# AR barrel - Stainless vs Chrome Lined



## Shipwreck

What is the advantage of a stainless barrel vs a Chrome Lined.

If I buy a RRA later this year, I gotta pay to upgrade to a lined barrel. For a couple of bucks more, I could buy a stainless one. I know why people pay for the chrome lining. But how does the stainless compare to that?


----------



## rfawcs

The People's Court of Opinion sez stainless steel barrels are more accurate, or have the potential of being more accurate. Chrome-lined barrels are easier to keep clean in bad conditions.

I don't do any long-range bench-rest shooting, but I read that people who do all use stainless steel barrels.

Personally, I don't like the way stainless barrels look on an AR-15.

Unless you plan on shooting over 10,000 rounds, barrel wear should not be a problem with either one.


----------



## scooter

Yup, Rfawcs is right, stainless vibrates less when firing(what I've heard) so they are more accurate at longer ranges,For a 100-200 yd gun go for the lined barrel:smt023


----------



## Shipwreck

It's just a $20 difference, so that's why I asked.

I figured the stainless barrel finish would take bangs and bumps better.


----------



## scooter

Shipwreck said:


> It's just a $20 difference, so that's why I asked.
> 
> I figured the stainless barrel finish would take bangs and bumps better.


Good point Ive never worried that much about that on my workhorses tho.....now the colt and my dads old Hawken would getcha shot if ya dropped one of them!:mrgreen:


----------



## DJ Niner

Shipwreck said:


> It's just a $20 difference, so that's why I asked.
> 
> I figured the stainless barrel finish would take bangs and bumps better.


I think you're right.
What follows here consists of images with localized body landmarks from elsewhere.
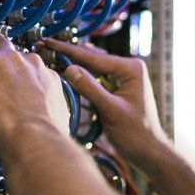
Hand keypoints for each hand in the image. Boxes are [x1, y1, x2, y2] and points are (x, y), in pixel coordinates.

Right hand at [0, 34, 70, 160]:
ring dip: (21, 68)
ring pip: (26, 59)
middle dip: (0, 50)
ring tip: (19, 90)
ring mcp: (36, 65)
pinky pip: (43, 73)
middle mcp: (13, 57)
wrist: (33, 138)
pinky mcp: (53, 77)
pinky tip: (37, 98)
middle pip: (4, 42)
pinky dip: (39, 81)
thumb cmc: (1, 126)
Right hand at [44, 38, 170, 168]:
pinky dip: (81, 79)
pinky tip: (66, 74)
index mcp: (131, 69)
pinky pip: (95, 80)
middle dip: (69, 55)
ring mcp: (123, 79)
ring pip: (92, 69)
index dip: (69, 51)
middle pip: (92, 59)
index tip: (50, 42)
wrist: (148, 152)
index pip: (94, 58)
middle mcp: (128, 69)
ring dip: (74, 66)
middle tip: (45, 46)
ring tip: (51, 58)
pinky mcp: (117, 89)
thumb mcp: (111, 110)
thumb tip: (69, 69)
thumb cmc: (136, 133)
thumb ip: (90, 89)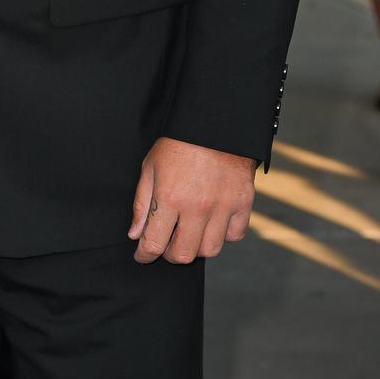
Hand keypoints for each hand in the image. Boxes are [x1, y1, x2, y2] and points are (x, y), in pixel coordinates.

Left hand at [130, 136, 255, 263]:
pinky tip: (213, 223)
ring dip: (197, 247)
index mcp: (169, 198)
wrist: (216, 122)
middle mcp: (197, 208)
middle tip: (166, 244)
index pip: (153, 244)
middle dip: (170, 255)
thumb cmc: (179, 143)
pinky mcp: (243, 202)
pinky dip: (223, 235)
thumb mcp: (150, 168)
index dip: (145, 255)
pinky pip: (234, 235)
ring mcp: (223, 207)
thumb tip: (136, 234)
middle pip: (183, 254)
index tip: (143, 255)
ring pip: (210, 250)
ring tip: (190, 233)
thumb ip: (142, 204)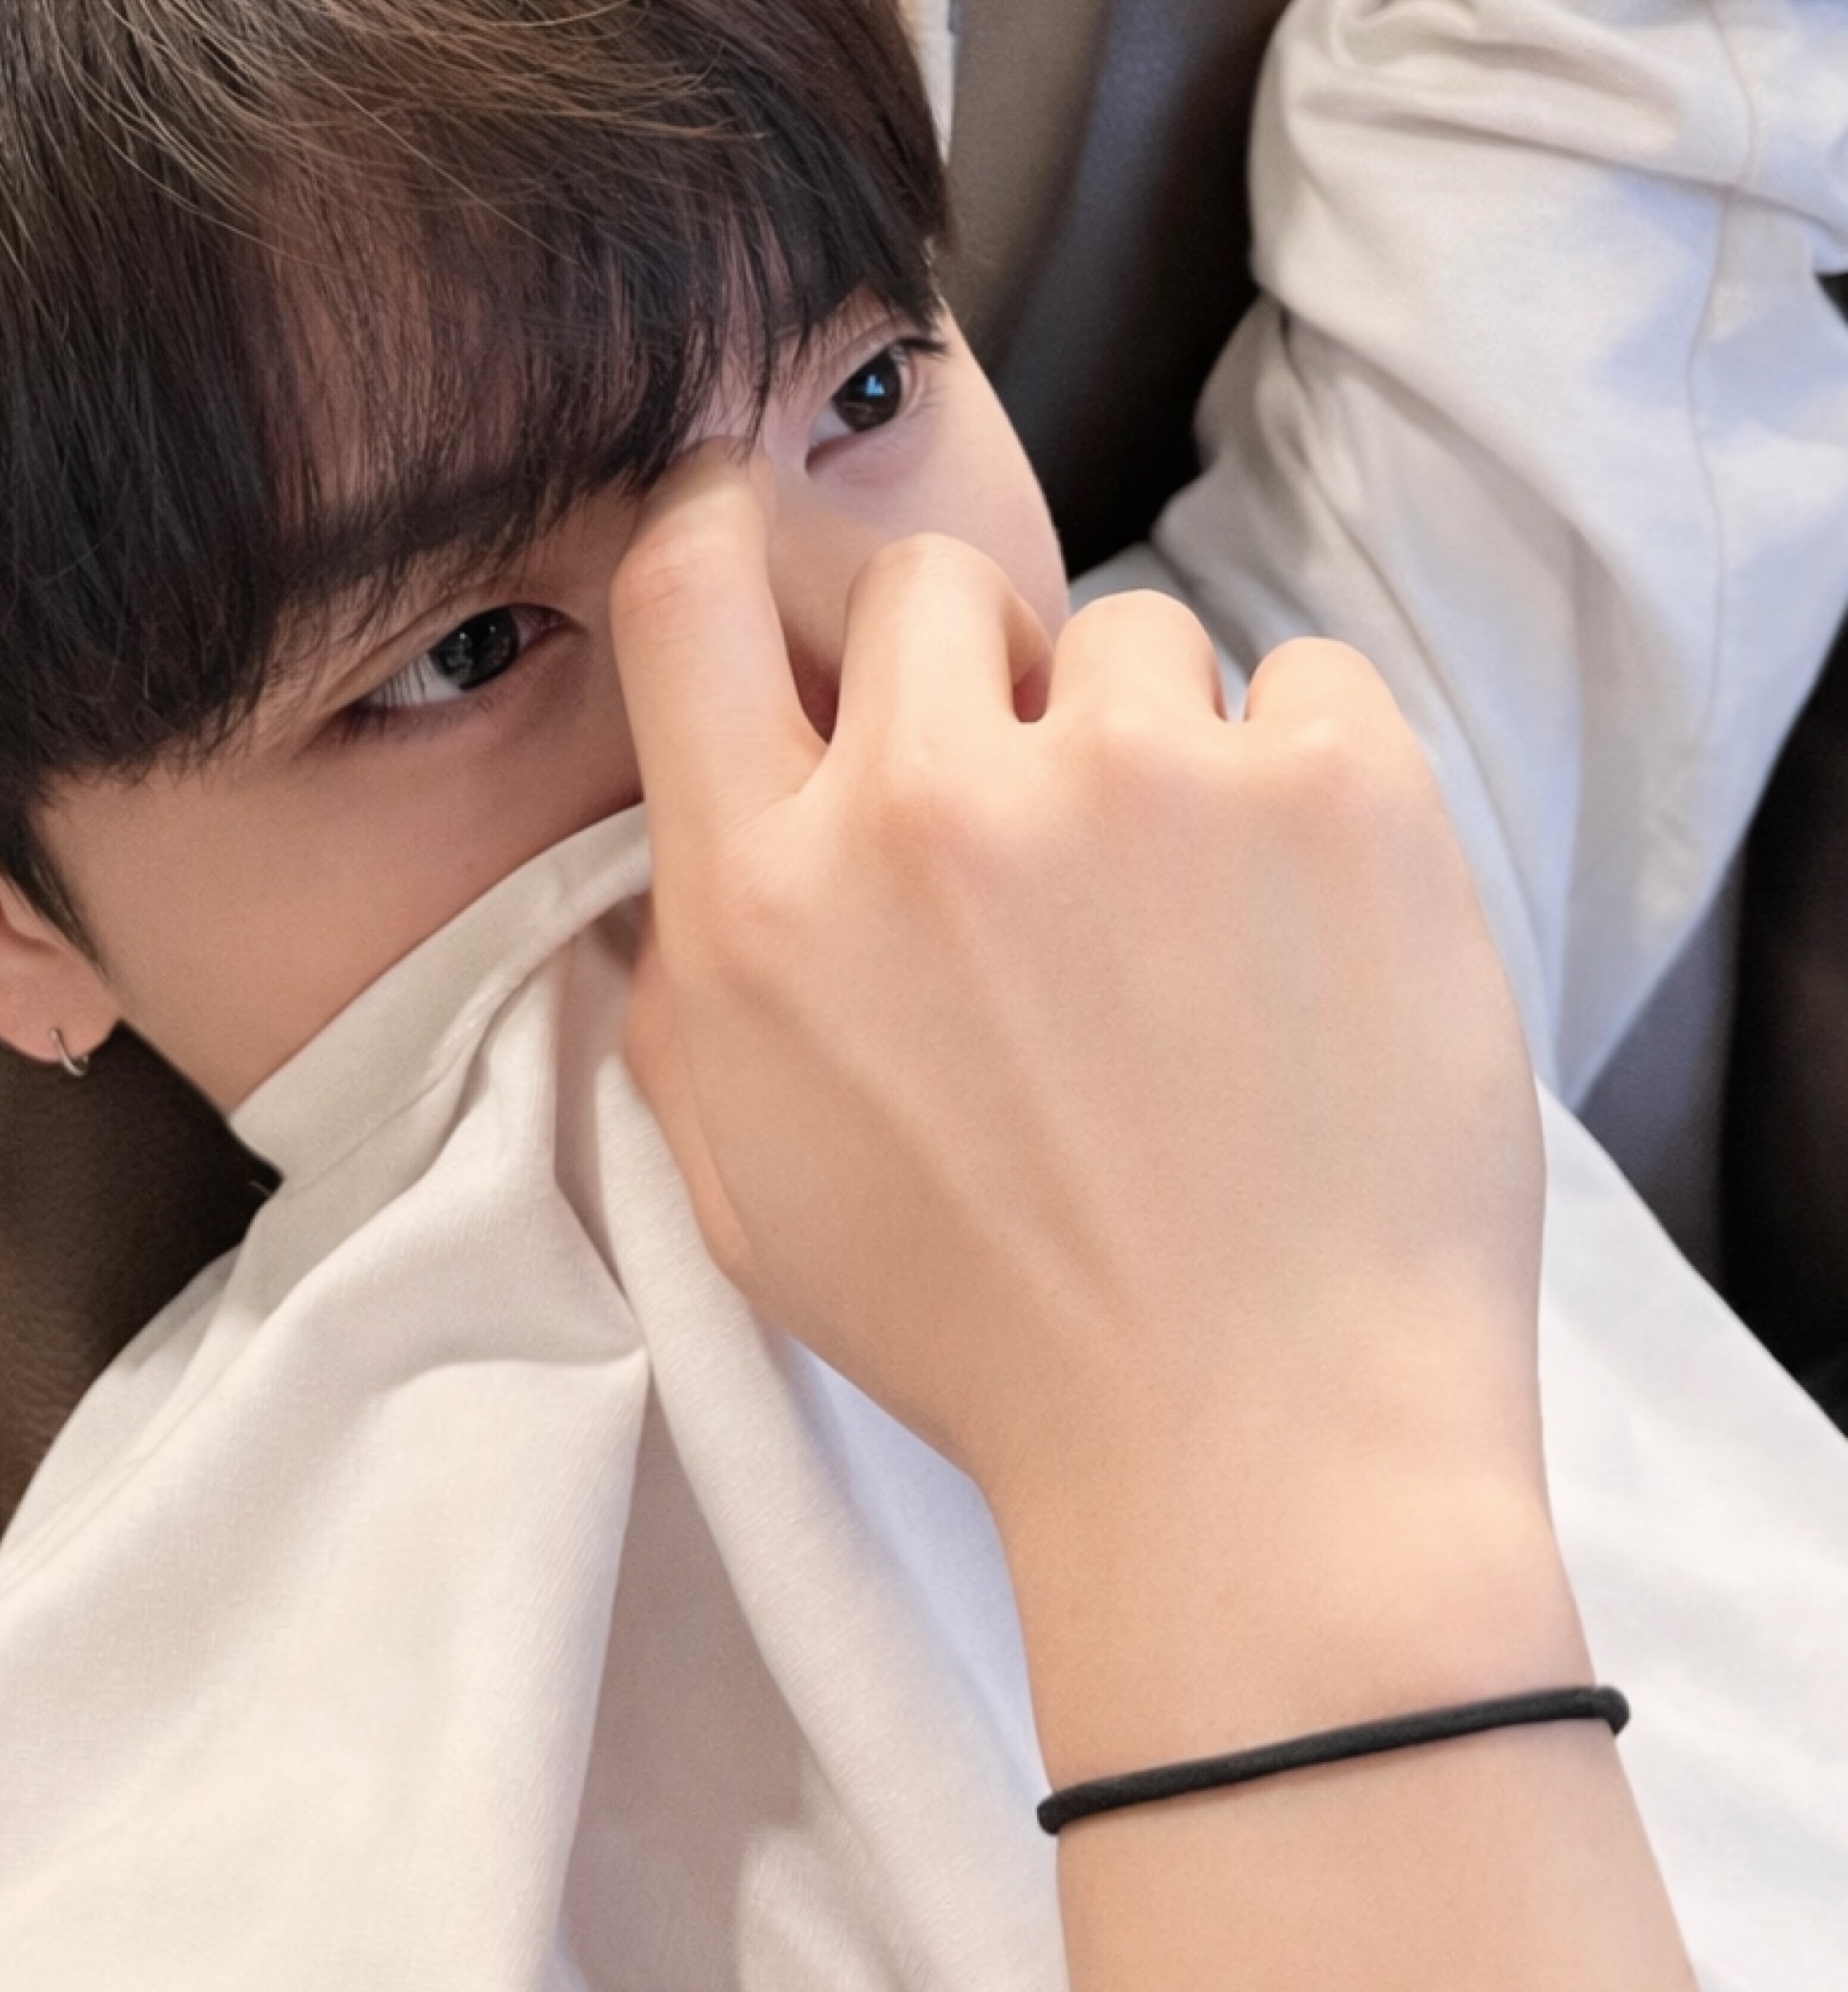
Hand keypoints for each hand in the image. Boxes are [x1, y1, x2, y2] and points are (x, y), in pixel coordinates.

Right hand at [613, 451, 1578, 1781]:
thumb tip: (660, 865)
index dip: (725, 530)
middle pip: (923, 583)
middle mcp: (930, 805)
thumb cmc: (999, 1345)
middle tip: (1043, 811)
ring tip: (1196, 922)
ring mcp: (1139, 779)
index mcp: (767, 897)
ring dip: (1156, 743)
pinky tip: (1308, 921)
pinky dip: (1311, 773)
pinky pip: (1305, 675)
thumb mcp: (753, 1195)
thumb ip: (688, 998)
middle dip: (978, 672)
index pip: (686, 584)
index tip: (780, 559)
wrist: (1261, 1461)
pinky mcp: (1331, 788)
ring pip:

It's pretty easy to polish-out and re-do the finish on a damaged stainless barrel so it matches the rest of the undamaged areas. But I wholeheartedly agree with rfawcs on this point:



rfawcs said:


> ...
> 
> Personally, I don't like the way stainless barrels look on an AR-15.
> 
> ...


It's not quite as bad when they bead- or grit-blast the finish to a non-reflective matte, but a polished stainless barrel on an AR tweaks my gag reflex. :smt078


----------